Hospitality philosophy (the framing of recommendations)
These works shape the tone of the recommendations, especially at the premium tiers — not “raise the price” but how to improve the guest experience and the bottom line together.
- Unreasonable Hospitality — Guidara (2022), Optimism Press. The experience-first philosophy and the practice of investing deliberately in memorable guest moments.
- Setting the Table — Meyer (2006), HarperCollins. Enlightened hospitality, and the case that hospitality-first businesses outperform transaction-first ones.
Operations and implementation
These keep the recommendations grounded in kitchen and operational reality.

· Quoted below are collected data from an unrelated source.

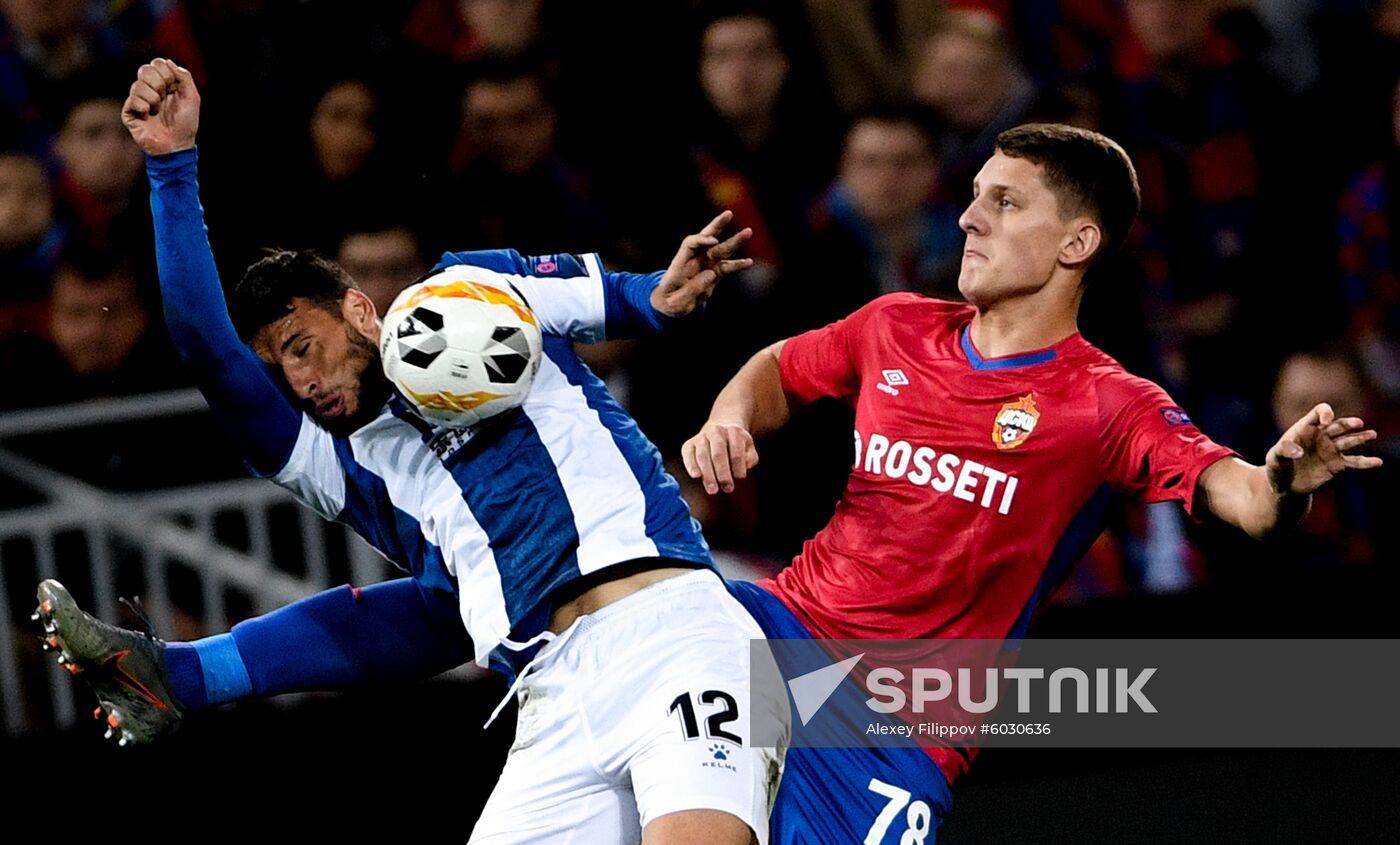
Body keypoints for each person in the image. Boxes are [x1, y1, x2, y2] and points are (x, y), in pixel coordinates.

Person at [37, 58, 782, 845]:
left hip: (671, 634)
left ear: (359, 307)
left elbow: (619, 297)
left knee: (893, 702)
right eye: (279, 368)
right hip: (549, 693)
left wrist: (657, 297)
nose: (299, 377)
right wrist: (170, 166)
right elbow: (206, 350)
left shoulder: (469, 294)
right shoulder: (344, 463)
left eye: (303, 344)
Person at [681, 123, 1382, 844]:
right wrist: (728, 419)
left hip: (898, 731)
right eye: (976, 195)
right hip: (779, 634)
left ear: (1075, 244)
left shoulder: (1106, 402)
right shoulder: (897, 325)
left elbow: (1246, 499)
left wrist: (1283, 481)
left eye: (1006, 202)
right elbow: (780, 367)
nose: (969, 216)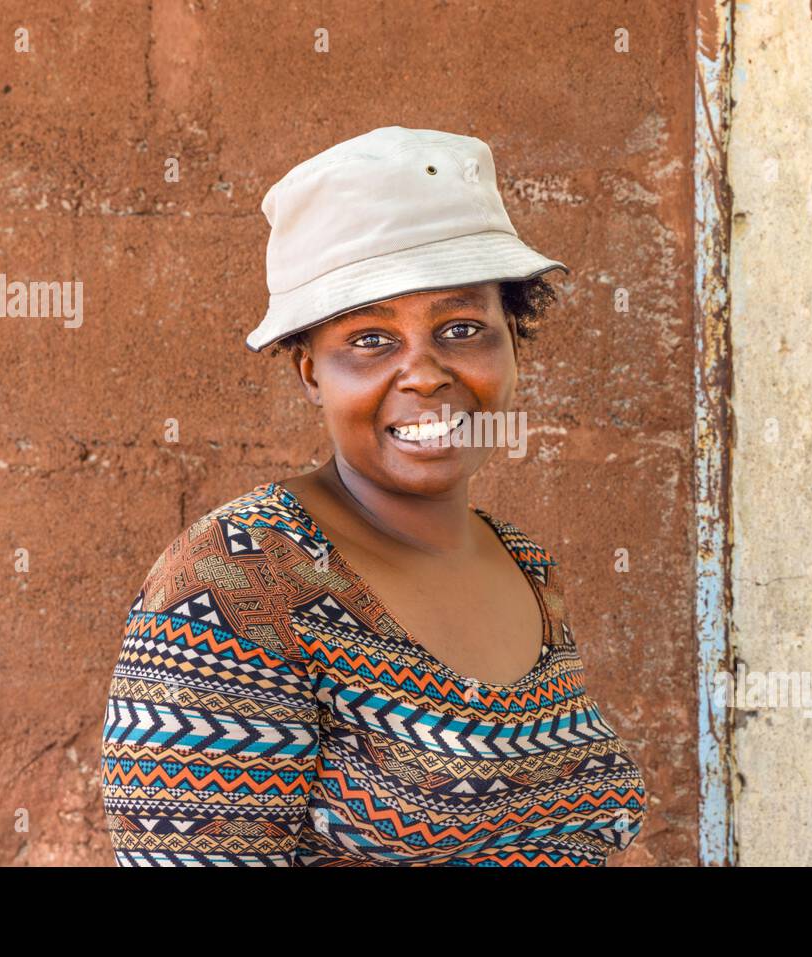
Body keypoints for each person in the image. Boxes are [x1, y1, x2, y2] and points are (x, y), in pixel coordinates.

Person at [100, 126, 647, 865]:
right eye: (369, 340)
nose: (424, 374)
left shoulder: (524, 565)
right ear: (309, 372)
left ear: (513, 344)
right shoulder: (234, 580)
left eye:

- Kitchen Confidential — Bourdain (2000), Ecco. Not a methodology text, but essential for understanding station bottlenecks and the reality of line cooking under pressure — which is why labour intensity is weighed before a recommendation ships.
- The Restaurant Manager’s Handbook — Brown and contributors, Atlantic Publishing Group. The operational reference behind the implementation detail in every action plan.
Market intelligence (refreshed as new editions publish)
The Market Context layer draws on living industry sources, refreshed as new editions appear: the McKinsey consumer restaurant research, the National Restaurant Association’s State of the Industry report, and market-bifurcation analysis from Restaurant Dive and Placer.ai. These are the published market signals; the proprietary benchmark network that grows with every property on the platform is described in the Market Context layer.
Ongoing research
The methodology is maintained against current research, principally Cornell Hospitality Quarterly and the International Journal of Hospitality Management — the journals where the foundational menu-engineering work was first published.
Couverte Methodology v1.0. Last updated April 2026. This provenance section is the single, authoritative home for the methodology’s framework citations.